──────── INFORMATION PROVIDED ────────
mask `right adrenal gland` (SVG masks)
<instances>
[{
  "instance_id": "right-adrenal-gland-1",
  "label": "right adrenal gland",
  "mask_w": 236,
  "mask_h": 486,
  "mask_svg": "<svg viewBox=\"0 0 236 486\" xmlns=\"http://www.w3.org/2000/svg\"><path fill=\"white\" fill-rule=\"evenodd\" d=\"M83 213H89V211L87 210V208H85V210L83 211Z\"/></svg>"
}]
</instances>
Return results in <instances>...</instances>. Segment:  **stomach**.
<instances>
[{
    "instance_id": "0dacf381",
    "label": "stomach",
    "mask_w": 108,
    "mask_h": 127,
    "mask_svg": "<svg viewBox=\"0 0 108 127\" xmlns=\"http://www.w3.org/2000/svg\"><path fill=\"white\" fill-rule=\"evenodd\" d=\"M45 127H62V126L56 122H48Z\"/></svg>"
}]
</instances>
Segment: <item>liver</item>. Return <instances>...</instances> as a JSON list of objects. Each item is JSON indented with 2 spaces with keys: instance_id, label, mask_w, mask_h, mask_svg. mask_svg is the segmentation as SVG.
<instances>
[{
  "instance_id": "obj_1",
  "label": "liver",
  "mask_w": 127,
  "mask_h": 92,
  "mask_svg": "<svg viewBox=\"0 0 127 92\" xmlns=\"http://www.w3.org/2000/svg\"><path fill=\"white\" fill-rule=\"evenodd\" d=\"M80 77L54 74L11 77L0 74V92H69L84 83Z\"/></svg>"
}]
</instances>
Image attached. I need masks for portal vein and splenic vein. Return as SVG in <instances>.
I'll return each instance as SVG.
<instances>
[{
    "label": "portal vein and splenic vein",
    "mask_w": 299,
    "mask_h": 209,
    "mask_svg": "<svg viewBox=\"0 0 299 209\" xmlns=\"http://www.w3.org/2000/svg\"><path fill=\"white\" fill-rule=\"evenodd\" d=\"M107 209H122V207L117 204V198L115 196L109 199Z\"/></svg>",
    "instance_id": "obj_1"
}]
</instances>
────────
_STATED TASK:_ Reproduce the data above in full, replacing "Image attached" with "Scan attached" and leaving everything else unchanged.

_RESPONSE TO THE EXERCISE:_
mask `right adrenal gland` (SVG masks)
<instances>
[{
  "instance_id": "right-adrenal-gland-1",
  "label": "right adrenal gland",
  "mask_w": 236,
  "mask_h": 486,
  "mask_svg": "<svg viewBox=\"0 0 236 486\" xmlns=\"http://www.w3.org/2000/svg\"><path fill=\"white\" fill-rule=\"evenodd\" d=\"M83 213H89V211L87 210V208H85V210L83 211Z\"/></svg>"
}]
</instances>
Return results in <instances>...</instances>. Segment:  **stomach**.
<instances>
[{
    "instance_id": "0dacf381",
    "label": "stomach",
    "mask_w": 108,
    "mask_h": 127,
    "mask_svg": "<svg viewBox=\"0 0 108 127\" xmlns=\"http://www.w3.org/2000/svg\"><path fill=\"white\" fill-rule=\"evenodd\" d=\"M45 127H62V126L56 122H48Z\"/></svg>"
}]
</instances>
Segment: <item>liver</item>. Return <instances>...</instances> as a JSON list of objects. Each item is JSON indented with 2 spaces with keys: instance_id, label, mask_w, mask_h, mask_svg. mask_svg is the segmentation as SVG.
<instances>
[{
  "instance_id": "obj_1",
  "label": "liver",
  "mask_w": 127,
  "mask_h": 92,
  "mask_svg": "<svg viewBox=\"0 0 127 92\" xmlns=\"http://www.w3.org/2000/svg\"><path fill=\"white\" fill-rule=\"evenodd\" d=\"M80 77L54 74L11 77L0 74V92H69L84 83Z\"/></svg>"
}]
</instances>
Scan attached. I need masks for portal vein and splenic vein. Return as SVG in <instances>.
I'll return each instance as SVG.
<instances>
[{
    "label": "portal vein and splenic vein",
    "mask_w": 299,
    "mask_h": 209,
    "mask_svg": "<svg viewBox=\"0 0 299 209\" xmlns=\"http://www.w3.org/2000/svg\"><path fill=\"white\" fill-rule=\"evenodd\" d=\"M107 209H122V207L117 204V198L115 196L109 199Z\"/></svg>",
    "instance_id": "obj_1"
}]
</instances>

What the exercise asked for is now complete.